Texto de lectura »
--

Un modelo fundacional es un modelo de aprendizaje automático de gran tamaño entrenado con conjuntos de datos masivos y diversos utilizando métodos como el aprendizaje autosupervisado. Tras este preentrenamiento amplio, el mismo modelo puede adaptarse o ajustarse para realizar una amplia variedad de tareas posteriores, desde responder preguntas y traducir idiomas hasta generar imágenes y analizar proteínas. El concepto fue formalizado en 2021 por el Center for Research on Foundation Models (CRFM) de Stanford, que acuñó el término para describir un nuevo paradigma en IA.
Cómo funcionan los modelos fundacionales
Los modelos fundacionales suelen construirse con una arquitectura de red neuronal, generalmente el transformer, y se entrenan con cientos de miles de millones de palabras, imágenes u otros puntos de datos extraídos de la web abierta, libros, repositorios de código y corpus con licencia. El entrenamiento suele basarse en el aprendizaje autosupervisado, en el que el modelo predice piezas faltantes o siguientes de su propia entrada, lo que elimina la necesidad de ejemplos etiquetados manualmente a gran escala. El resultado es un modelo con un conocimiento estadístico amplio sobre el lenguaje, el código, las imágenes u otras modalidades, que codifica patrones generales en lugar de una sola tarea.
Una vez completado el preentrenamiento, el modelo se convierte en una base: los desarrolladores lo adaptan a aplicaciones específicas mediante técnicas como el ajuste fino, la ingeniería de prompts o la generación aumentada por recuperación. Por tanto, el mismo modelo base puede impulsar un chatbot de atención al cliente, un resumidor de historiales médicos y un asistente de código, cada uno construido sobre capacidades compartidas en lugar de entrenarse desde cero.
Por qué es importante
Los modelos fundacionales han transformado la economía de la IA porque un único modelo preentrenado puede servir para cientos de usos posteriores, reduciendo drásticamente el coste y los datos necesarios para crear nuevas aplicaciones. Impulsan sistemas ampliamente utilizados como modelos de lenguaje grandes para texto, modelos de difusión para generación de imágenes y modelos multimodales que procesan texto, imágenes y audio de forma conjunta. Al mismo tiempo, su escala concentra capacidades, riesgos y sesgos, lo que plantea cuestiones importantes sobre evaluación, seguridad y gobernanza.

--

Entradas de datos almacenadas
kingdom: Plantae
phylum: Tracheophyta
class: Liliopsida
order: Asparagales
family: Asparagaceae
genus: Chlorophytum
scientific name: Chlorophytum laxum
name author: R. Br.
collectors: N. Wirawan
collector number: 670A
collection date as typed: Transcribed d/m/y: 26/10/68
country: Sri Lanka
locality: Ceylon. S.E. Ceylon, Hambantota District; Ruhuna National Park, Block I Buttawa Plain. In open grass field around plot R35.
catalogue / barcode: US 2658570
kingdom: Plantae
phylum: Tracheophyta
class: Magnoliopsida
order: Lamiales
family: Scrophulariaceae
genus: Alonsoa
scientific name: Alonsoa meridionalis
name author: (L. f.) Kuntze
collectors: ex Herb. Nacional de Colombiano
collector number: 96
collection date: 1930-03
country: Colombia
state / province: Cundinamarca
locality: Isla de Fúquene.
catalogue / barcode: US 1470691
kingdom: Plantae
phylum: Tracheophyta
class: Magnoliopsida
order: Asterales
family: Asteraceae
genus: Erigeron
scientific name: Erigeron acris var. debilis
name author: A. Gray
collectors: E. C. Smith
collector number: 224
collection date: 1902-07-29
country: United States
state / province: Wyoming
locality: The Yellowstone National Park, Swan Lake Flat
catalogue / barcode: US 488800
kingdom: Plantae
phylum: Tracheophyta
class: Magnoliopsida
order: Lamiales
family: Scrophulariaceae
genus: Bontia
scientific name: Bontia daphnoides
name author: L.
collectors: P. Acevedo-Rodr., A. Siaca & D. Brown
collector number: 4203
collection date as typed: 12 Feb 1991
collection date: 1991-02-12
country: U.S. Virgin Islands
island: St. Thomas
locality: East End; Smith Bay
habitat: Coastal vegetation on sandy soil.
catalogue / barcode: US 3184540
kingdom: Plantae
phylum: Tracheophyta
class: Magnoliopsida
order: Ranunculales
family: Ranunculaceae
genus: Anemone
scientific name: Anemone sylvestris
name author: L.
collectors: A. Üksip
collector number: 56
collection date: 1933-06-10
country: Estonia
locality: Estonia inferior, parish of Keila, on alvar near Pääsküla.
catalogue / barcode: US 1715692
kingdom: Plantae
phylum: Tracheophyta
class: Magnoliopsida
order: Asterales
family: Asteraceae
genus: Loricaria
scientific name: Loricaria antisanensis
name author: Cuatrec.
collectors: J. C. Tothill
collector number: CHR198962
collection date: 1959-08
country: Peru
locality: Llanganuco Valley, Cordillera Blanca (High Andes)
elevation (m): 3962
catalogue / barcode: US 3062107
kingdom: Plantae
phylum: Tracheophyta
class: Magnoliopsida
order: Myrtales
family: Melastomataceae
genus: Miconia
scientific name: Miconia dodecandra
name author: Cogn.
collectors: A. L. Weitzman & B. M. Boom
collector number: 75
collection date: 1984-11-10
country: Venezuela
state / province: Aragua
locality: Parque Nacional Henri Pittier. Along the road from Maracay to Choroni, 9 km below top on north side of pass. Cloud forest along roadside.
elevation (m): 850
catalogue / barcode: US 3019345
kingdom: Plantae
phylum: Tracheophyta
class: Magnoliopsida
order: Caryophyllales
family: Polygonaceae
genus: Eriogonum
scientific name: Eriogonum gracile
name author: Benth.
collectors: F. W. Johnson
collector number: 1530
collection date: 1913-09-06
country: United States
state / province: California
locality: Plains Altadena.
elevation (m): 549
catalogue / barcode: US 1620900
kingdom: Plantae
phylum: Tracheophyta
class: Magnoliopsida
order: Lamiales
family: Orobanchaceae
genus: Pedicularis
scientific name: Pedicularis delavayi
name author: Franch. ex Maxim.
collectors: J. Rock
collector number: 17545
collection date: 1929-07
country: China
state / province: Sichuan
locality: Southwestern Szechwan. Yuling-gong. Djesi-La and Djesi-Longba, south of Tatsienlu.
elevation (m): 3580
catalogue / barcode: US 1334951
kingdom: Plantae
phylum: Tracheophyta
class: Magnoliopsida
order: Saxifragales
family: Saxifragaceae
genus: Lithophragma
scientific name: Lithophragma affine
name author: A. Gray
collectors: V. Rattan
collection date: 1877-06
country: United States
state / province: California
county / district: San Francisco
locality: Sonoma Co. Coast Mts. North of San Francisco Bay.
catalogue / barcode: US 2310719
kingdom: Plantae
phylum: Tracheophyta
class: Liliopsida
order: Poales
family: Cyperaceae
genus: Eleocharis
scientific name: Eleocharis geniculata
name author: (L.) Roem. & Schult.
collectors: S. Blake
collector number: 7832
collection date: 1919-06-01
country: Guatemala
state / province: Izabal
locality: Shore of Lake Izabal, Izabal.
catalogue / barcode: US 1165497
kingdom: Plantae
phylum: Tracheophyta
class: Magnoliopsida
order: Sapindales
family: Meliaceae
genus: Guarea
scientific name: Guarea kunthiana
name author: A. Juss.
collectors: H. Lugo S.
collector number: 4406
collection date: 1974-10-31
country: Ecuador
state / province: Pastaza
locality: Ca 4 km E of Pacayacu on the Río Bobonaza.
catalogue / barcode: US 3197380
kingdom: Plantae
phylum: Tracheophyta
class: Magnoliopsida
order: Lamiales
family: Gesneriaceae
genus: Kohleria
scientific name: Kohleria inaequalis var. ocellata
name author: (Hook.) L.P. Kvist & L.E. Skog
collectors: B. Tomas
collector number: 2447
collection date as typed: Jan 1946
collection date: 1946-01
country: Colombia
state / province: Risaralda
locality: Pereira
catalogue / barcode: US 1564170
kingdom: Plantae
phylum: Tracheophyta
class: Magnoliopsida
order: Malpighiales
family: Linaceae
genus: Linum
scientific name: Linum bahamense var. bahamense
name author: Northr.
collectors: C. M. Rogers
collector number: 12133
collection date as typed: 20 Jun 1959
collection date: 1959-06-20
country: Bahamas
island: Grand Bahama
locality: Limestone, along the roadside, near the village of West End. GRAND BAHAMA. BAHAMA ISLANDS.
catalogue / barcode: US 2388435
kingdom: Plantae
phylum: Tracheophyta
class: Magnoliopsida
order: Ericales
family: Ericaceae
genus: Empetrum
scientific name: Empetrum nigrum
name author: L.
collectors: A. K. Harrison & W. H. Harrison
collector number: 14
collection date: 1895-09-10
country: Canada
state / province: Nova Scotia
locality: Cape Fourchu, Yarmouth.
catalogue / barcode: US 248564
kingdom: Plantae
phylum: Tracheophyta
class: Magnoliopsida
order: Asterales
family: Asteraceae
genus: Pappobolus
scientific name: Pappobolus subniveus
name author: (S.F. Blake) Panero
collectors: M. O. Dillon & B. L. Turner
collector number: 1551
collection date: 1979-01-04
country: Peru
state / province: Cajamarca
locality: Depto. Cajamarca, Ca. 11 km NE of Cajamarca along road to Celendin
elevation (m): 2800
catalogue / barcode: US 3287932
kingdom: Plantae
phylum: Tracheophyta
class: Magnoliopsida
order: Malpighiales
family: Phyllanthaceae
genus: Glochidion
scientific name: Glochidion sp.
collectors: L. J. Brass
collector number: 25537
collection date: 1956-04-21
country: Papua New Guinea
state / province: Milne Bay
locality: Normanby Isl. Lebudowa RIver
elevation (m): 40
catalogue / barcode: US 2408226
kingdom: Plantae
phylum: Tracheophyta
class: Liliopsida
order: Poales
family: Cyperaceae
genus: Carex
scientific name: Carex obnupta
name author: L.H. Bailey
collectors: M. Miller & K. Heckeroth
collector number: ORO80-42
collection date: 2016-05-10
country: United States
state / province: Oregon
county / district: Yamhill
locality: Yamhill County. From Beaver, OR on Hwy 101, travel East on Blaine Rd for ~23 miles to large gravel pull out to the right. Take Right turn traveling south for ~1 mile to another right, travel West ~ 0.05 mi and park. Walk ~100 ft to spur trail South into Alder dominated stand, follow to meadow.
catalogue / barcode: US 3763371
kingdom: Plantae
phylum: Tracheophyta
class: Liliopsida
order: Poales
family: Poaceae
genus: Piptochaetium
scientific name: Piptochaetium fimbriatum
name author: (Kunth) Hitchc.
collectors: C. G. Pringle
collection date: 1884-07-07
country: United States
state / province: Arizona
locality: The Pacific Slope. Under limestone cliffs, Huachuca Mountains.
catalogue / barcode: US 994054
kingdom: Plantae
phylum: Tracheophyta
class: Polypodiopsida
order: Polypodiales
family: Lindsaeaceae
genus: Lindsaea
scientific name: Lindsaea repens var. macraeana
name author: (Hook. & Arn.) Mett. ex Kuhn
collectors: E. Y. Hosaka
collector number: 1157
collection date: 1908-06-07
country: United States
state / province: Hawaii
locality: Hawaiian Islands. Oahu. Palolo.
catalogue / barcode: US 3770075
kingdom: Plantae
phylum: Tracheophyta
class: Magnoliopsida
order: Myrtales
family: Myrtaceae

--

Instrucciones »
(1) Reproduce sin cambios el fragmento del texto sobre los modelos fundacionales que comienza con las palabras "Un modelo fundacional" y acaba con las palabras "paradigma en IA.".
(2) Enumera todas las fuentes de las que, según el texto sobre los modelos fundacionales, se extraen los datos de entrenamiento.

Respuestas »
(1)
Un modelo fundacional es un modelo de aprendizaje automático de gran tamaño entrenado con conjuntos de datos masivos y diversos utilizando métodos como el aprendizaje autosupervisado. Tras este preentrenamiento amplio, el mismo modelo puede adaptarse o ajustarse para realizar una amplia variedad de tareas posteriores, desde responder preguntas y traducir idiomas hasta generar imágenes y analizar proteínas. El concepto fue formalizado en 2021 por el Center for Research on Foundation Models (CRFM) de Stanford, que acuñó el término para describir un nuevo paradigma en IA.

(2)
- La web abierta
- Libros
- Repositorios de código
- Corpus con licencia